### [Reading text]
————————
PHILADELPHIA--Urinary incontinence probably occurs as a complication
of radical prostatectomy more often than series reported in the
literature suggest, said Jerry G. Blaivas, MD, in a panel discussion
of complications of prostate cancer held at the American Cancer
Society's National Conference on Prostate Cancer.
Dr. Blaivas, clinical professor of urology, New York Hospital,
presented an approach for managing the relatively easily treated
causes of early incontinence, as well as the more difficult evaluation
and treatment of persistent incontinence.
Urinary incontinence following radical prostatectomy is often
a transitory problem that can be easily treated if a reversible
cause is identified, or that may resolve spontaneously, Dr. Blaivas
said. Persistent problems can be managed with a variety of approaches,
including drugs, biofeedback, and the implantation of a sphincter
prosthesis; the choice depends on the underlying pathology and
the patient's preference.
Urinary incontinence can stem from either a bladder abnormality
or a sphincter abnormality. Detrusor overactivity, leading to
involuntary contractions of the bladder, is most often caused
in the post-prostatectomy patient by urinary tract infection or
a retained suture, Dr. Blaivas said.
Possible Unrelated Causes
Other potential causes of detrusor overactivity that are unrelated
to prostate surgery, such as bladder stones, low bladder compliance,
or carcinoma of the bladder, should be investigated before treating
Sphincter abnormalities following radical prostatectomy are nearly
always the result of scarring, Dr. Blaivas said.
————————
### [Required actions]
1/ Answer these questions from the article on incontinence after prostatectomy:
(a) At what conference was the panel discussion held?
(b) According to Dr. Blaivas, what most often causes detrusor overactivity in the post-prostatectomy patient?
(c) What are sphincter abnormalities following radical prostatectomy nearly always the result of?
2/ Transcribe the article on incontinence after prostatectomy, everything from "Urinary incontinence following" down to "suture, Dr. Blaivas said.".

### [Stored data]
————————
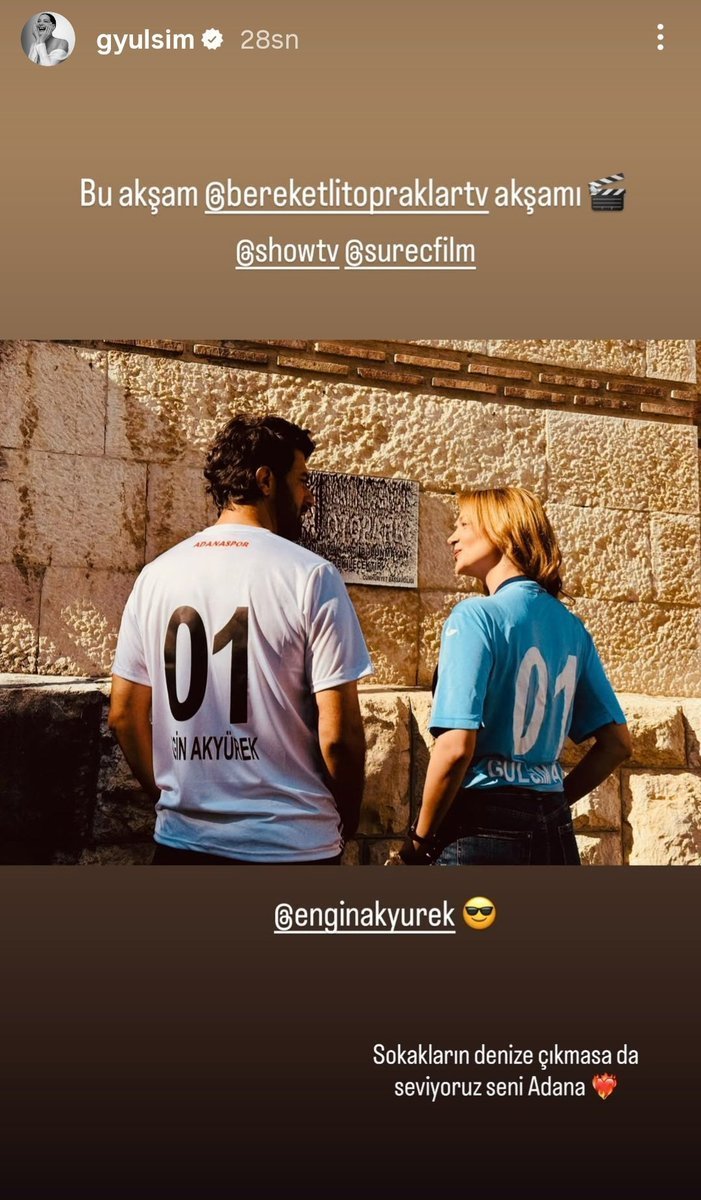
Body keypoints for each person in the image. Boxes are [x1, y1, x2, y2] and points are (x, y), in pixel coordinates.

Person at [109, 414, 372, 864]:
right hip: (290, 847)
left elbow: (123, 714)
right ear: (266, 480)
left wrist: (174, 802)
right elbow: (340, 737)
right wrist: (346, 818)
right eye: (302, 480)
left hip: (183, 846)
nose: (309, 497)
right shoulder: (311, 575)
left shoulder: (156, 576)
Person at [388, 486, 631, 866]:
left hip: (481, 825)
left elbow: (455, 748)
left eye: (463, 524)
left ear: (502, 531)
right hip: (554, 827)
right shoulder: (572, 628)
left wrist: (417, 843)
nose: (451, 537)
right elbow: (617, 745)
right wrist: (553, 804)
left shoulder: (475, 617)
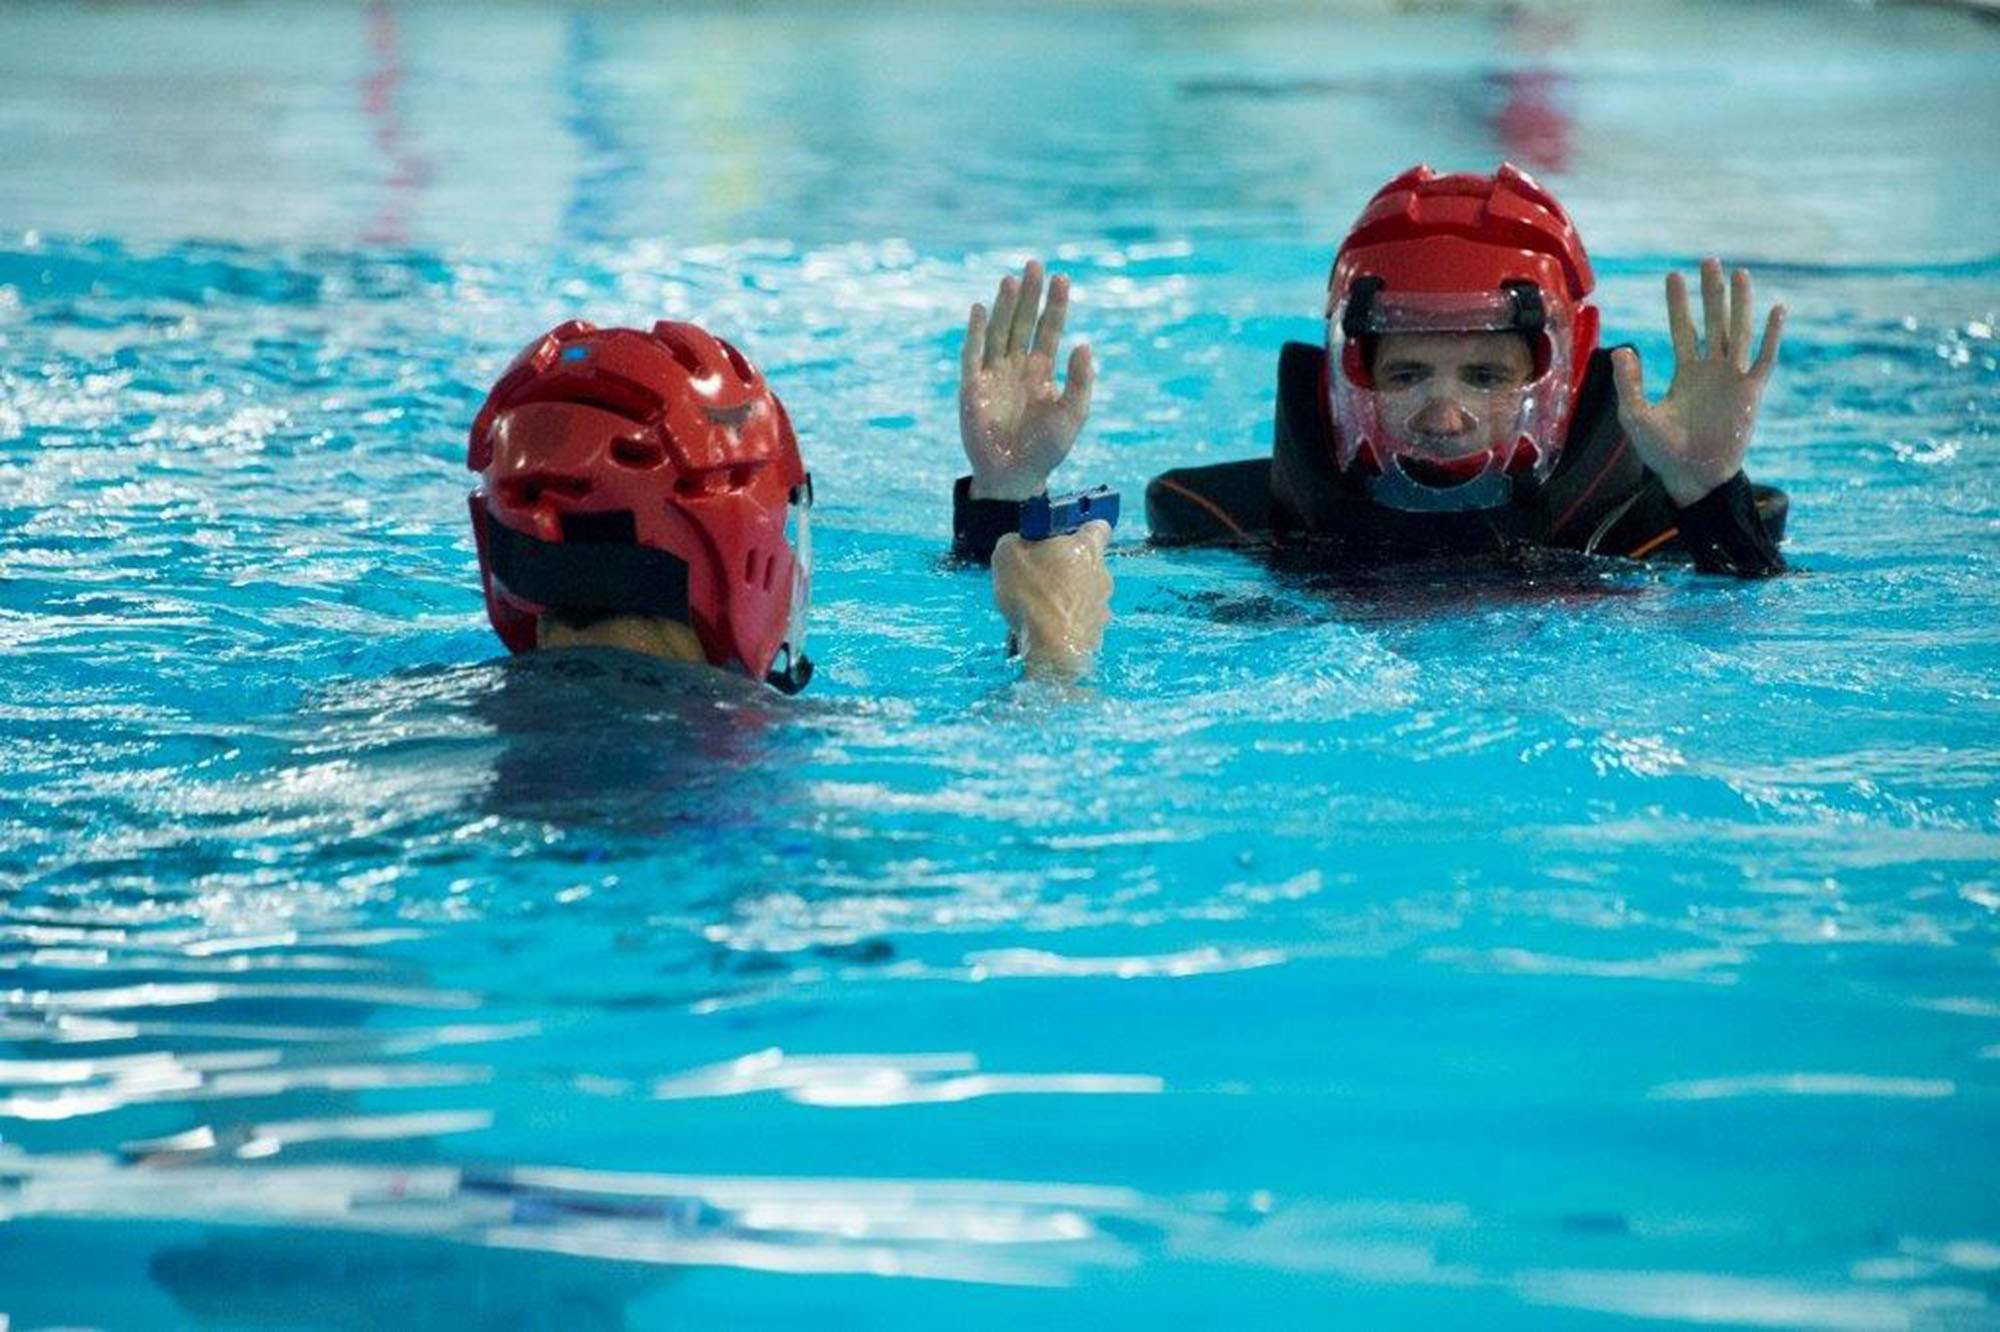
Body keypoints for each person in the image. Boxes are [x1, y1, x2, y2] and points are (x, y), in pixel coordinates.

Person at [950, 164, 1789, 581]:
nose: (1444, 414)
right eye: (1406, 373)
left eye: (1489, 378)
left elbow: (1754, 629)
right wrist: (1003, 492)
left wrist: (1709, 488)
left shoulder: (1650, 534)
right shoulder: (1239, 527)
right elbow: (1045, 609)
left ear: (1563, 370)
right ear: (1345, 375)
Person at [469, 318, 1112, 688]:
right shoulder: (743, 758)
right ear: (733, 541)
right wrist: (1058, 655)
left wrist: (1003, 494)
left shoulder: (429, 709)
————————
### [Outputs in order]
1/
(a) The American Cancer Society's National Conference on Prostate Cancer.
(b) Urinary tract infection or a retained suture.
(c) Scarring.

2/
Urinary incontinence following radical prostatectomy is often
a transitory problem that can be easily treated if a reversible
cause is identified, or that may resolve spontaneously, Dr. Blaivas
said. Persistent problems can be managed with a variety of approaches,
including drugs, biofeedback, and the implantation of a sphincter
prosthesis; the choice depends on the underlying pathology and
the patient's preference.
Urinary incontinence can stem from either a bladder abnormality
or a sphincter abnormality. Detrusor overactivity, leading to
involuntary contractions of the bladder, is most often caused
in the post-prostatectomy patient by urinary tract infection or
a retained suture, Dr. Blaivas said.